# wrff trikes



## schwinnman (Sep 21, 2014)

I just got a wrff trike snoop dog edition needs front right rim and the spinners I never saw this thing until today im glad I didn't pay for it I have clue where to get parts or what it is worth I posted pic when I can get cam. to work .


----------



## sfhschwinn (Sep 21, 2014)

a friend of mine found one and I have it up for sale, it is exactly the same as yours. I have seen them sell $50 to $150 based on condition. You can ride it as a bike with a passenger standing on the platform, or ride as a scooter.


----------



## schwinnman (Sep 21, 2014)

sfhschwinn said:


> a friend of mine found one and I have it up for sale, it is exactly the same as yours. I have seen them sell $50 to $150 based on condition. You can ride it as a bike with a passenger standing on the platform, or ride as a scooter.

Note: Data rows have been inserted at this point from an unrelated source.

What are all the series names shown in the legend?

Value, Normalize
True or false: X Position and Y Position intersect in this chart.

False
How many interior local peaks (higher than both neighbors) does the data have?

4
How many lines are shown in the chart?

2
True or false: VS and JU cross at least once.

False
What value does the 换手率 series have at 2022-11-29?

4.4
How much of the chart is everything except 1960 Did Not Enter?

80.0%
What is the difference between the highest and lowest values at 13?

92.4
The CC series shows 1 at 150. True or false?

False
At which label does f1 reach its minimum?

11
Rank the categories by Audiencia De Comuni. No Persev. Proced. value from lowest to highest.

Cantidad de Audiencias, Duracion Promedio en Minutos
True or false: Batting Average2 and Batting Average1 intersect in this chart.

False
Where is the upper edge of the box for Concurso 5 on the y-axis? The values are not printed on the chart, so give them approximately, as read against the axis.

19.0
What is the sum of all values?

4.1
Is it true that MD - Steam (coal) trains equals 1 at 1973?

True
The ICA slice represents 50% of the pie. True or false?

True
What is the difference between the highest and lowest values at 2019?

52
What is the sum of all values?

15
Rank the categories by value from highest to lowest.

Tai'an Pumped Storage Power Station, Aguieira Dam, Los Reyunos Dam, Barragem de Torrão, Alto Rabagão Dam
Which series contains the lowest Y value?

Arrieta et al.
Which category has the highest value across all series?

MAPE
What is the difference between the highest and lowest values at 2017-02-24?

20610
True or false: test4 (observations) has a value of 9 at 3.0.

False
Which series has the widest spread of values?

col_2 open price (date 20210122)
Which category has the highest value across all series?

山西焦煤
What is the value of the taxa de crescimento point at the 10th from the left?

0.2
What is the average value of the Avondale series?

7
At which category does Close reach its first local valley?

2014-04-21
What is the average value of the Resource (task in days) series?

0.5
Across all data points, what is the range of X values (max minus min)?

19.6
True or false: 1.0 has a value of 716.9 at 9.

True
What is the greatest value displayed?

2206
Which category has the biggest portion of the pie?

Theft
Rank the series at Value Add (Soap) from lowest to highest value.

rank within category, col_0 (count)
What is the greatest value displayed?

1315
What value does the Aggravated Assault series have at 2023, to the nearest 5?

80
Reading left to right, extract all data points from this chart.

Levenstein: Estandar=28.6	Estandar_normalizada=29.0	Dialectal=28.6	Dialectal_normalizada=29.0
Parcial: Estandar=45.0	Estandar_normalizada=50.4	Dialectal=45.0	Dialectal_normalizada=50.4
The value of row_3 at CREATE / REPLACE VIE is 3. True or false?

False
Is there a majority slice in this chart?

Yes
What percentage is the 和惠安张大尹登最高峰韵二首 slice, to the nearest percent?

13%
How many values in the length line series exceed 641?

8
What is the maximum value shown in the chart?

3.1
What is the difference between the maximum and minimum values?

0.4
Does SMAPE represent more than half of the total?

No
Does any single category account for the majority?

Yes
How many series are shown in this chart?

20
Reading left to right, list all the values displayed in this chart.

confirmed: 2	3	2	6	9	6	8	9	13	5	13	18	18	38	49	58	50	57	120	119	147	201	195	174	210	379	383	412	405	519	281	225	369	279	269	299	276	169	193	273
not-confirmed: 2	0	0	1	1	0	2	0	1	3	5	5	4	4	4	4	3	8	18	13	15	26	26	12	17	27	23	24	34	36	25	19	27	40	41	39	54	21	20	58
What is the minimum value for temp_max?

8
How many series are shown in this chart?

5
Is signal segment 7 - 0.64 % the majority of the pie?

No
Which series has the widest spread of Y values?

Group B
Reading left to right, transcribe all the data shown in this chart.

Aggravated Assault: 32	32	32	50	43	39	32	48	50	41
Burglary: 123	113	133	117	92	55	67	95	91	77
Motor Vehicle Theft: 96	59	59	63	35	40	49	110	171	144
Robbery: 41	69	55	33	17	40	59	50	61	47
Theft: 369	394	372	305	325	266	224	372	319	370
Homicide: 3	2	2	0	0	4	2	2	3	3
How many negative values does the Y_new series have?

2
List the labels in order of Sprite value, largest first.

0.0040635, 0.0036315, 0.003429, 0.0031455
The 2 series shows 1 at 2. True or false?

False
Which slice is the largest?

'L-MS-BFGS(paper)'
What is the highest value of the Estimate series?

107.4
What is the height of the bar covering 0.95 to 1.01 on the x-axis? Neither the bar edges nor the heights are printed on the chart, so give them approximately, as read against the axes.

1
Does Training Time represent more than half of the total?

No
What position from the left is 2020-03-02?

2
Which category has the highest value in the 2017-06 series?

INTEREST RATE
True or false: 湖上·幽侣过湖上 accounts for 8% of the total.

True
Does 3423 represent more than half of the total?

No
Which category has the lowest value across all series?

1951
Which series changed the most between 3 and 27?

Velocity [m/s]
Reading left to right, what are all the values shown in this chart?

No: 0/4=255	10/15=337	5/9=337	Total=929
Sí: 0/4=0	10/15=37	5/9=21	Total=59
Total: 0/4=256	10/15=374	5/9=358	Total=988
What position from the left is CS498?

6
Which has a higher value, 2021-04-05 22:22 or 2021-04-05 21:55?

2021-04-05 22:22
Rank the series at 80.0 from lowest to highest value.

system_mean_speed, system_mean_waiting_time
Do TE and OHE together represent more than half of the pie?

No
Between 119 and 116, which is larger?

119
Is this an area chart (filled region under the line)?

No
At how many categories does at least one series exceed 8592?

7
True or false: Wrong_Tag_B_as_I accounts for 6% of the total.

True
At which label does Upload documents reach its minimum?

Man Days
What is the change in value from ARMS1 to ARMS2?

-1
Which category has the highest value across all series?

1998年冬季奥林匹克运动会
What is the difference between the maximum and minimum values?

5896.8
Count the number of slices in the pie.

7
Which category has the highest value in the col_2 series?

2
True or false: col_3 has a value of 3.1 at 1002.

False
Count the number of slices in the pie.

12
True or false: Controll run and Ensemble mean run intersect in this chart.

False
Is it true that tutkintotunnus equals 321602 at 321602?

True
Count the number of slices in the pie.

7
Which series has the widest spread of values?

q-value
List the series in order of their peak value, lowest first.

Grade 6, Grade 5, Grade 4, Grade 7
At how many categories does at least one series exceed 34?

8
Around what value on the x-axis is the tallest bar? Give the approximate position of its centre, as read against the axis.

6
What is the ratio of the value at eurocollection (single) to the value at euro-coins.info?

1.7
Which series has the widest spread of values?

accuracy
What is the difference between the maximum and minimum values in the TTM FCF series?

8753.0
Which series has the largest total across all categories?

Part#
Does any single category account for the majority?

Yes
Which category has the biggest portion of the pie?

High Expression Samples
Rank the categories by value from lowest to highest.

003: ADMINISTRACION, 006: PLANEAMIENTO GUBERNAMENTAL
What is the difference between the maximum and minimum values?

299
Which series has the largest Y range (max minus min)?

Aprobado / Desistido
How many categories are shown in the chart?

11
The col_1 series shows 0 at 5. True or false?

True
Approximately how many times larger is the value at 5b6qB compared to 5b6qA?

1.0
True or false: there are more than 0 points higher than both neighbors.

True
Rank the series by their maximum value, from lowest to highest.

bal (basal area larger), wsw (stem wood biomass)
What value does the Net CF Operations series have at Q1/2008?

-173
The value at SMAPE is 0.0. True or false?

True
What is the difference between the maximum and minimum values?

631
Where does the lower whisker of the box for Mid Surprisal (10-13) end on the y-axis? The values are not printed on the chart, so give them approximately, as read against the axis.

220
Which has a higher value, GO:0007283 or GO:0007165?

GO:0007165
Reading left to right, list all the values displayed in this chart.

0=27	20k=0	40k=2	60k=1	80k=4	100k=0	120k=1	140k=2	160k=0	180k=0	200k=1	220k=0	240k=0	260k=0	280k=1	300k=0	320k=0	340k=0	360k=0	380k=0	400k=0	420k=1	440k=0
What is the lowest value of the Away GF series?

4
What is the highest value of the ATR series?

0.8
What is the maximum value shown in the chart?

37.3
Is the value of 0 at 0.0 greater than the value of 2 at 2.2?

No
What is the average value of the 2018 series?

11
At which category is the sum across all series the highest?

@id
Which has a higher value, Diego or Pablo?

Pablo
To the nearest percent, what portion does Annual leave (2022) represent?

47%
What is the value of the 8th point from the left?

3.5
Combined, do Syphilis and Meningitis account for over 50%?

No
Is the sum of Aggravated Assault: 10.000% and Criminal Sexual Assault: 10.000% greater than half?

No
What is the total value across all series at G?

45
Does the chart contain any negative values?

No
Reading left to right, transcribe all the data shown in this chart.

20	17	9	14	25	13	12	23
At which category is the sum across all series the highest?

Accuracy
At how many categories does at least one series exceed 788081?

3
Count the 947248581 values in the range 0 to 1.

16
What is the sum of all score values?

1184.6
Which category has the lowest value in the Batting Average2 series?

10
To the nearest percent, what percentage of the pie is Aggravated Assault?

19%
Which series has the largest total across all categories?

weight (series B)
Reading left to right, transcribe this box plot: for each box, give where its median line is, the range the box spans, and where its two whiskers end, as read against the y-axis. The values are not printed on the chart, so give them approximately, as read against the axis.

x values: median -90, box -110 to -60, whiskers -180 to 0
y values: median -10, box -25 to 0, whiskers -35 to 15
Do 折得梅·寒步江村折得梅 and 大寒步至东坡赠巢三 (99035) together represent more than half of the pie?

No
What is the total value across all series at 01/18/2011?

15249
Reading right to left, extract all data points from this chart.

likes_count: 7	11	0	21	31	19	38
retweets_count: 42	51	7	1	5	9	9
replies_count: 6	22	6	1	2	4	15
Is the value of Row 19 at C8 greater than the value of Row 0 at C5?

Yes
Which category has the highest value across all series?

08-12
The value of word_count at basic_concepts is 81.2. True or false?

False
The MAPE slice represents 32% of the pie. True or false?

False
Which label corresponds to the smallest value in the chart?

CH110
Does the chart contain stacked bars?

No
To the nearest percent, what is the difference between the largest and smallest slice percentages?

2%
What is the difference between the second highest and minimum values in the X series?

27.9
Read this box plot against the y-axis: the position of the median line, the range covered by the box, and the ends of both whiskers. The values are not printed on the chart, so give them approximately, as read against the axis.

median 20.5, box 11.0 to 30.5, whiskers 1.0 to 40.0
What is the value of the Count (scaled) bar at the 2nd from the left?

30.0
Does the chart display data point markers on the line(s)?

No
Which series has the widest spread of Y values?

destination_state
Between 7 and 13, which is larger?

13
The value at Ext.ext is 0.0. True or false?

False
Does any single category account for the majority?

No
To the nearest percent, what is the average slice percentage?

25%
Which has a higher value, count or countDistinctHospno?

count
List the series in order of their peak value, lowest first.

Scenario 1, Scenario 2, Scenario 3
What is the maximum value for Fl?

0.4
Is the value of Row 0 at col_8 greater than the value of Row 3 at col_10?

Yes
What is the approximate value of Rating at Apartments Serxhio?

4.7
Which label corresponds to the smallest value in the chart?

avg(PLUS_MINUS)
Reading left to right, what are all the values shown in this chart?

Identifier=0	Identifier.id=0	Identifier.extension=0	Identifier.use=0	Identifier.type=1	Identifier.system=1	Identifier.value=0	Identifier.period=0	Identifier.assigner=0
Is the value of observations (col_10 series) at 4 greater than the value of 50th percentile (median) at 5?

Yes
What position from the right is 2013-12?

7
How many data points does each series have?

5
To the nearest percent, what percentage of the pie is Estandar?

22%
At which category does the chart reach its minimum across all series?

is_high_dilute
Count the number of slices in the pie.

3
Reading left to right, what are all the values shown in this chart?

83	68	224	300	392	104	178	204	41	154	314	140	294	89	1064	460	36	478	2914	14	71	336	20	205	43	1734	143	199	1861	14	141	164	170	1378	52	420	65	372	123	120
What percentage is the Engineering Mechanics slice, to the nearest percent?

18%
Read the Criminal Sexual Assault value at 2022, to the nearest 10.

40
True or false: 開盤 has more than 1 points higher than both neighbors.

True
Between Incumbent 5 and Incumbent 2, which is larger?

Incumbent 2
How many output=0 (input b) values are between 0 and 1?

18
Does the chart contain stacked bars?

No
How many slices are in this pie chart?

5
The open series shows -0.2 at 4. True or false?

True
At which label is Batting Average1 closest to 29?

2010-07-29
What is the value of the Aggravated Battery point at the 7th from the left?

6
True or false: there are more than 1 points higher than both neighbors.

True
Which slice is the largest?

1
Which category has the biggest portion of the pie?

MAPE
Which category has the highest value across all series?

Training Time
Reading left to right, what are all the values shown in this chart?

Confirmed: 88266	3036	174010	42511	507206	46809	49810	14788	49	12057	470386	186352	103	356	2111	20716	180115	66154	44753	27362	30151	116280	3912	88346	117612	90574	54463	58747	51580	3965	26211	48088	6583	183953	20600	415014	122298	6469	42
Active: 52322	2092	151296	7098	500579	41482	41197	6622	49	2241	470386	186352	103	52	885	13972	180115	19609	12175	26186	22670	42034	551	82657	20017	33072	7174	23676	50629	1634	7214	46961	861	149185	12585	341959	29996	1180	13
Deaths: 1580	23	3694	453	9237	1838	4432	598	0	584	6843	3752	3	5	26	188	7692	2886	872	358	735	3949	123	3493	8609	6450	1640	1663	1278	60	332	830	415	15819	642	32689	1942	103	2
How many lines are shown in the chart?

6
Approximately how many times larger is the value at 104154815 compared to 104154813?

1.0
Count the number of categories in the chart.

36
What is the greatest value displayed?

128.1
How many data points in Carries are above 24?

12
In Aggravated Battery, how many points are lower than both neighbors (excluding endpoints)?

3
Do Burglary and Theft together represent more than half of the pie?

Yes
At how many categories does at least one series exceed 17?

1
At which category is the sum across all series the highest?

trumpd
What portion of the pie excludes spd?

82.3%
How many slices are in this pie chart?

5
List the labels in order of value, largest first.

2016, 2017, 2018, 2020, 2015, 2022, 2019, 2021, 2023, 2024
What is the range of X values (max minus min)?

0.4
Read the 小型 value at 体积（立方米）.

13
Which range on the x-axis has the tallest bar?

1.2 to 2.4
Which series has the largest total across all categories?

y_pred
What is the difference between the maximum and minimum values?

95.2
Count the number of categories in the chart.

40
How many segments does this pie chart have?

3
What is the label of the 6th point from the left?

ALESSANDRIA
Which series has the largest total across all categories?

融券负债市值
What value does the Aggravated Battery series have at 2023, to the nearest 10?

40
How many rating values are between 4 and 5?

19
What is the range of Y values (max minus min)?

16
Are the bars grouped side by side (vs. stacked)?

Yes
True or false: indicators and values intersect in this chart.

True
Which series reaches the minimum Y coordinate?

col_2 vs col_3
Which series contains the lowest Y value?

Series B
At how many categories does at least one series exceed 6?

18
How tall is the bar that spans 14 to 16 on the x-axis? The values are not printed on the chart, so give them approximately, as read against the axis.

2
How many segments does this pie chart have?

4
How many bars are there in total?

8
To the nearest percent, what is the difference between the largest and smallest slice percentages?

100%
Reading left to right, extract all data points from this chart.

do you know where I can get parts?


----------



## sfhschwinn (Sep 23, 2014)

I have no idea where to get the parts. I don't think they made spare parts and if they did I doubt you will find them.


----------



## spoker (Sep 23, 2014)

maby a gocart shop or hardware shop mite have somthing,you may have to get 2 wheels so they match,is the one wheel no repairable?or one of the kides bikes with wheels,iv never seen one,but my dad used to say its not complicated,its just bolts and nuts


----------